Below this line is the material. Write out only its lines from the one containing "Ir al contenido principal" through the one containing "Correos de España, otros son mios. Las", both kept, exactly.

* RECORDED INFORMATION
******************************

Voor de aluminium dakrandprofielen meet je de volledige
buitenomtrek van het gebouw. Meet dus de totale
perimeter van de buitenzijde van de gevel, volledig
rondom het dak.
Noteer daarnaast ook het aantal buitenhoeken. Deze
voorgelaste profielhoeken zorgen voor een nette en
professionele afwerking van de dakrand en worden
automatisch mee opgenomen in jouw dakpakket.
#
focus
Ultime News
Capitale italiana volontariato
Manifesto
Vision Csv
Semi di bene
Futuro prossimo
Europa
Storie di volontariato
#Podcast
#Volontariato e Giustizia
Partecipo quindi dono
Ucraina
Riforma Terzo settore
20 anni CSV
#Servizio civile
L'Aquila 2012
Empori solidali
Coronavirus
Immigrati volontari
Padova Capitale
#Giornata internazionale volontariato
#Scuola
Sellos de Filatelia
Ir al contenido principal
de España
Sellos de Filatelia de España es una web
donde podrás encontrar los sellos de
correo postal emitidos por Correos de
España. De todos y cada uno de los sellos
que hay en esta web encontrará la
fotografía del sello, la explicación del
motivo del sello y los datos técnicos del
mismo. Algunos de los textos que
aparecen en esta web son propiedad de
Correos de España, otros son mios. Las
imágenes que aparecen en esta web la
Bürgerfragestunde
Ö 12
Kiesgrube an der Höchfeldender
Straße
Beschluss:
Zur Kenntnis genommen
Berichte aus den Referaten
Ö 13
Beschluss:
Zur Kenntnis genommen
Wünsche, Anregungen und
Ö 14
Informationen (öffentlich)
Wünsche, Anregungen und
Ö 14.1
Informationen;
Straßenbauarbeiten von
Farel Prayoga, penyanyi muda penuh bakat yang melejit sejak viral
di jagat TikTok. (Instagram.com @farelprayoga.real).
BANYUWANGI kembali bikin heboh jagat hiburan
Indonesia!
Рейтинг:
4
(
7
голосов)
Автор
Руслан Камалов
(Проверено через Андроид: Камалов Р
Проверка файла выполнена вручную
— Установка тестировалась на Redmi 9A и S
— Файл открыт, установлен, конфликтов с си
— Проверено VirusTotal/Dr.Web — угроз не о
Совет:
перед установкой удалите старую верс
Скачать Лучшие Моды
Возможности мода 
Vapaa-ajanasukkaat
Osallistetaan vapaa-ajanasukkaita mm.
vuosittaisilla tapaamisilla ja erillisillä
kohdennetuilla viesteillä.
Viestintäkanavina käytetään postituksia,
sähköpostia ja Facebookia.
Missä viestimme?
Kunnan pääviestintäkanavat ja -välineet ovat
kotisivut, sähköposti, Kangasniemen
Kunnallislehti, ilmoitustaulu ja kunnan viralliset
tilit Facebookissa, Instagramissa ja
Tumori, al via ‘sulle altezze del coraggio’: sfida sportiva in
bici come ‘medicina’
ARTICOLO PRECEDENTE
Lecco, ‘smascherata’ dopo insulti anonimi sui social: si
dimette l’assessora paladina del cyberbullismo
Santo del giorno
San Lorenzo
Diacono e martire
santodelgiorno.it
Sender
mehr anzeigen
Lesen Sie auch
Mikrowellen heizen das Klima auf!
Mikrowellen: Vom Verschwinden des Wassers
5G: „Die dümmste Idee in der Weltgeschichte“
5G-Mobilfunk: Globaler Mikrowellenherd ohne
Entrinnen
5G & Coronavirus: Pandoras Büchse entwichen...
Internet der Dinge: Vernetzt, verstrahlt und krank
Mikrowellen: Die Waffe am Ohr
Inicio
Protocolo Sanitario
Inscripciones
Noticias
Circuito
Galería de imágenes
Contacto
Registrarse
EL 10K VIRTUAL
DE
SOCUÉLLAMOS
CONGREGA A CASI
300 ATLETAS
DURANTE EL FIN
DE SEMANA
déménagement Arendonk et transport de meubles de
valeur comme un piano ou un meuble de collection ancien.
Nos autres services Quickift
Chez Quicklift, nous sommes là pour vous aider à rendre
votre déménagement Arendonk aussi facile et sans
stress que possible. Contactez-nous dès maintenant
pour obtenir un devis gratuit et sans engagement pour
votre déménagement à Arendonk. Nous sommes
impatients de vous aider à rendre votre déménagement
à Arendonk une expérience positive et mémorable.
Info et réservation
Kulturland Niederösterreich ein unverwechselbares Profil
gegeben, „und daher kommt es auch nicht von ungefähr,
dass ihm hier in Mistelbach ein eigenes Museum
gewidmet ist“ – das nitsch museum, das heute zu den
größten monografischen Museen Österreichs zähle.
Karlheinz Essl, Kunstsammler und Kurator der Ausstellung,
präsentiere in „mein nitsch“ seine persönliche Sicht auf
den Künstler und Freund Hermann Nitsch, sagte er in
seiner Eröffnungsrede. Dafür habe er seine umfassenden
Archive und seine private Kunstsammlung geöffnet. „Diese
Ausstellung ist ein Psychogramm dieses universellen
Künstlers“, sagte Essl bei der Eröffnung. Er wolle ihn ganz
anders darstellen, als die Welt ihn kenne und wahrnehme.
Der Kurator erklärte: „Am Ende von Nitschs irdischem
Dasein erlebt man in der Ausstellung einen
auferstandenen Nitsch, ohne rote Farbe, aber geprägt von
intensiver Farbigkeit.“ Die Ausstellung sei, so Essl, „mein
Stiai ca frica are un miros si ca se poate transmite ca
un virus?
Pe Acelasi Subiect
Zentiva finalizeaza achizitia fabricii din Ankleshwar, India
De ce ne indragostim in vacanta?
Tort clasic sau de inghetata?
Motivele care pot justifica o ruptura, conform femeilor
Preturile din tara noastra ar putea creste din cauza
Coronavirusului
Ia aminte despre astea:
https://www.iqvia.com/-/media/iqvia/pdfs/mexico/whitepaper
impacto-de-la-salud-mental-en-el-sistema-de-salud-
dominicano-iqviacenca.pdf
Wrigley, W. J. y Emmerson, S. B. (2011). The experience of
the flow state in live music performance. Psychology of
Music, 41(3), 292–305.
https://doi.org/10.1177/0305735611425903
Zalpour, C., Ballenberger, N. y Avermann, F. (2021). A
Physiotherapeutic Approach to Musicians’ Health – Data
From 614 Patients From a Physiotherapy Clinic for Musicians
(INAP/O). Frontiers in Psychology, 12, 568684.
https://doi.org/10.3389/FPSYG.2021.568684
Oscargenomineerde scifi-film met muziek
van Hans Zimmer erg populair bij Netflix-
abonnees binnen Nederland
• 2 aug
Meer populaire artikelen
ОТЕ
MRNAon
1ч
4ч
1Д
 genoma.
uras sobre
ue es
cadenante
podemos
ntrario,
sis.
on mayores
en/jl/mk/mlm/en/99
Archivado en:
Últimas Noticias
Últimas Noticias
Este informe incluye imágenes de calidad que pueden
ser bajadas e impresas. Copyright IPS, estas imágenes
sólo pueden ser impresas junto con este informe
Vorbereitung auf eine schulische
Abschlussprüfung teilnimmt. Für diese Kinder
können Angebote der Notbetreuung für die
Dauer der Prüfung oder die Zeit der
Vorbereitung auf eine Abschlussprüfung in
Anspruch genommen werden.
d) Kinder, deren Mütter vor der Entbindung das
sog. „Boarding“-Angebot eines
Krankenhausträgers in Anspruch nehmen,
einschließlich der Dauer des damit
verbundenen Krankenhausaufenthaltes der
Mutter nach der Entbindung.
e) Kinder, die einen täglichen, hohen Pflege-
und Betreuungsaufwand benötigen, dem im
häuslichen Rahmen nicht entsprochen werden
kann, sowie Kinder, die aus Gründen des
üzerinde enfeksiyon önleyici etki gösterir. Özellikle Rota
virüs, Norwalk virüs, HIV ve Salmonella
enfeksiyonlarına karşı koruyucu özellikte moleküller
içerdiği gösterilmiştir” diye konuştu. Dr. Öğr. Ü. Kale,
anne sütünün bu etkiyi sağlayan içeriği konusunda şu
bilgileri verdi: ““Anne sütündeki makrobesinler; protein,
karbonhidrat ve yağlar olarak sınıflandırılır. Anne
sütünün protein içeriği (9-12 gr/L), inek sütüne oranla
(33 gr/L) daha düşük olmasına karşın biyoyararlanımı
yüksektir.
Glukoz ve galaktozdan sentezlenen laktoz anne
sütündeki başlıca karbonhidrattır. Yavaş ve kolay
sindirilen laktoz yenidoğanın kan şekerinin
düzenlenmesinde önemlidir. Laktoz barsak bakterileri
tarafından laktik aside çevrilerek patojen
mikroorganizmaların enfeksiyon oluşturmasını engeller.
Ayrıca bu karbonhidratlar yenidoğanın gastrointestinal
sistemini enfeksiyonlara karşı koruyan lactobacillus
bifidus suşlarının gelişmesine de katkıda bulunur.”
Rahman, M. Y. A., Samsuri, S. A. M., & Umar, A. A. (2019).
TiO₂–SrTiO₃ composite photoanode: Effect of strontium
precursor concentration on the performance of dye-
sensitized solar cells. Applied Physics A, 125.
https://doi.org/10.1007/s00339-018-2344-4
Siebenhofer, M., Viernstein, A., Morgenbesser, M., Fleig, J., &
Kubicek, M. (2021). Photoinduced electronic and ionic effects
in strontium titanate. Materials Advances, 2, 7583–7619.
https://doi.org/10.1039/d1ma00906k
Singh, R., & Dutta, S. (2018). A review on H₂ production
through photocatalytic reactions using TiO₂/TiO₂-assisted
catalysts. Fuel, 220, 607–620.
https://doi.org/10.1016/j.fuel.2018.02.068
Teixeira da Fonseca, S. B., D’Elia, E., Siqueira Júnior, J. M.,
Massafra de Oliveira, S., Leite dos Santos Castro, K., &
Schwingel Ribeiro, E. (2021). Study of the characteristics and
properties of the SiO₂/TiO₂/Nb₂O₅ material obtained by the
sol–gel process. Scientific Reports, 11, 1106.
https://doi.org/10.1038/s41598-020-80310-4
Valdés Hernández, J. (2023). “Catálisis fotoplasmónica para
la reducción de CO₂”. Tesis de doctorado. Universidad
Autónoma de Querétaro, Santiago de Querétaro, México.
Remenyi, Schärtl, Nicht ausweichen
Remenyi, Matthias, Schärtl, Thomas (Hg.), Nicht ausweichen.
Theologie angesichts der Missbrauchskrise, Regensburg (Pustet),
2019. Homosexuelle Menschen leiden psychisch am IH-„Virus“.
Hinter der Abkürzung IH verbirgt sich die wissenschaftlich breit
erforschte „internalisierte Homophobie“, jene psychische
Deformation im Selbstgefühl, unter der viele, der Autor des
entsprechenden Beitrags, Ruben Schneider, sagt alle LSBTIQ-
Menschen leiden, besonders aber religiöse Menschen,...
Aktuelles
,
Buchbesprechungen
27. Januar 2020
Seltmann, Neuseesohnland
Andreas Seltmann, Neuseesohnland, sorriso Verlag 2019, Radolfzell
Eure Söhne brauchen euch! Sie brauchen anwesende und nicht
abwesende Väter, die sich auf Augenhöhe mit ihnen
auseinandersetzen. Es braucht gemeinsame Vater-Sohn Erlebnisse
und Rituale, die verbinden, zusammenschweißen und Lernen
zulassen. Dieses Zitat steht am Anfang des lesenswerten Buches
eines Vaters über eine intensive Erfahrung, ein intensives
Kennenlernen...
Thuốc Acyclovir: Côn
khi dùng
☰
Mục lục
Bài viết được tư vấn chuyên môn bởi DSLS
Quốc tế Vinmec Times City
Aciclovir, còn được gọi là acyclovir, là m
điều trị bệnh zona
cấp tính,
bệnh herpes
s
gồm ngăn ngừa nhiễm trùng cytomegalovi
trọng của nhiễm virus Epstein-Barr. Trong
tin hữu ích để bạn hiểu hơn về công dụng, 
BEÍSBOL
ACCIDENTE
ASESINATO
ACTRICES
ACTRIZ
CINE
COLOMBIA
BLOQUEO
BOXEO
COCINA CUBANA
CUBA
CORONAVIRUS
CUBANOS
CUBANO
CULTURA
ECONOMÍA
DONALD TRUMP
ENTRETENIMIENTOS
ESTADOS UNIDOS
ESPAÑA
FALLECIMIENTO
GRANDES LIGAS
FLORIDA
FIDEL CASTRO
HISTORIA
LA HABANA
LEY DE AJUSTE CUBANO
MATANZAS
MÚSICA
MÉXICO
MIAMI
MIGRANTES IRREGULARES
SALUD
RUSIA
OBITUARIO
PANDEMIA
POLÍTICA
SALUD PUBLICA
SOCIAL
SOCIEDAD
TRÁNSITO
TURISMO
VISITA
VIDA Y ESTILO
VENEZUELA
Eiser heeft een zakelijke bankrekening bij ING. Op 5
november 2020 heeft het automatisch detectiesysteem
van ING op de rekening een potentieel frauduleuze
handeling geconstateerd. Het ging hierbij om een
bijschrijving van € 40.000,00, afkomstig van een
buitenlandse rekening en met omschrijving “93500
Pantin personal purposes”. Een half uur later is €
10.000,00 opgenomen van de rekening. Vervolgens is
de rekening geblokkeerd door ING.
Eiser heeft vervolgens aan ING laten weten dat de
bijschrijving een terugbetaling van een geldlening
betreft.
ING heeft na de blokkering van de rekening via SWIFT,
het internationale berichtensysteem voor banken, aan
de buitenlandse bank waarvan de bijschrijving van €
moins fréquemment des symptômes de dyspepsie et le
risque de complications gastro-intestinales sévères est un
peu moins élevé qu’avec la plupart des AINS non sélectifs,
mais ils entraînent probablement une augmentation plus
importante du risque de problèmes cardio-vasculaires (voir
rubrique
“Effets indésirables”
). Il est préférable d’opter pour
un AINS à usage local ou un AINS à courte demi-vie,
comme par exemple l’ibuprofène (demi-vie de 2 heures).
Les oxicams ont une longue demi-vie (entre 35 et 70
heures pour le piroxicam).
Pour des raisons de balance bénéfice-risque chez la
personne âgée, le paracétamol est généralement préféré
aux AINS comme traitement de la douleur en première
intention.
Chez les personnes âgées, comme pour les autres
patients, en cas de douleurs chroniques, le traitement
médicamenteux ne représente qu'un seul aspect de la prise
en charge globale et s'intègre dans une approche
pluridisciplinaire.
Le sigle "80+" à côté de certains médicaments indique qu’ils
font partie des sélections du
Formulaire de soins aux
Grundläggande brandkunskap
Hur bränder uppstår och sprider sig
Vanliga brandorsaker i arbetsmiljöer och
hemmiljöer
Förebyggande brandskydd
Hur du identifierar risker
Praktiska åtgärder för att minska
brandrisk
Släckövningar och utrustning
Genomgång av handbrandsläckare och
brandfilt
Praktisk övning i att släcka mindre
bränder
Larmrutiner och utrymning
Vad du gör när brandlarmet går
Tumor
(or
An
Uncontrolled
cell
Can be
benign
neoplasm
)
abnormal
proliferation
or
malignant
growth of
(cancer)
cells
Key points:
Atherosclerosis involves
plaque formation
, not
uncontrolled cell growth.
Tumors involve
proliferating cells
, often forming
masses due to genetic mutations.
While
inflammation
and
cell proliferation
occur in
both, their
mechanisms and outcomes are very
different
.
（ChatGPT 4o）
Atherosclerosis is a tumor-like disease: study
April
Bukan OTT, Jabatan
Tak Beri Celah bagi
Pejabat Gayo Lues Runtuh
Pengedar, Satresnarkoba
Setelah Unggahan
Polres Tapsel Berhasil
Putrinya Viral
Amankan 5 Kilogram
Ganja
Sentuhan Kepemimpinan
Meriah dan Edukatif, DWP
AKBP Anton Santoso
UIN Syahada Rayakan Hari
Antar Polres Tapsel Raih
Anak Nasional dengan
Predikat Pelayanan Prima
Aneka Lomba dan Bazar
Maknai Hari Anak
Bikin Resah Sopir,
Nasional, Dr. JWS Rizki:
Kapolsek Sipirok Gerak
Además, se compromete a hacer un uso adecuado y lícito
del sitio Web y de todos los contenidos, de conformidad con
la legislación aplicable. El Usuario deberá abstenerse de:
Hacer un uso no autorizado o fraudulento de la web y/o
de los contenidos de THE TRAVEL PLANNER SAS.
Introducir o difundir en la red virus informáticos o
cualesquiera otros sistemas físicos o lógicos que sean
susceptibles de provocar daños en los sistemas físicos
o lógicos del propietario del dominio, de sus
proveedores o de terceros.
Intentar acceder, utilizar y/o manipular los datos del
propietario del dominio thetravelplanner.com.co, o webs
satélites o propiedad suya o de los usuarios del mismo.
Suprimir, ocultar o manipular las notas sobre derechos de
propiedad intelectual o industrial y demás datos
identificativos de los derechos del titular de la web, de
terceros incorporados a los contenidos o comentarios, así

******************************

* ANSWER
Ir al contenido principal
de España
Sellos de Filatelia de España es una web
donde podrás encontrar los sellos de
correo postal emitidos por Correos de
España. De todos y cada uno de los sellos
que hay en esta web encontrará la
fotografía del sello, la explicación del
motivo del sello y los datos técnicos del
mismo. Algunos de los textos que
aparecen en esta web son propiedad de
Correos de España, otros son mios. Las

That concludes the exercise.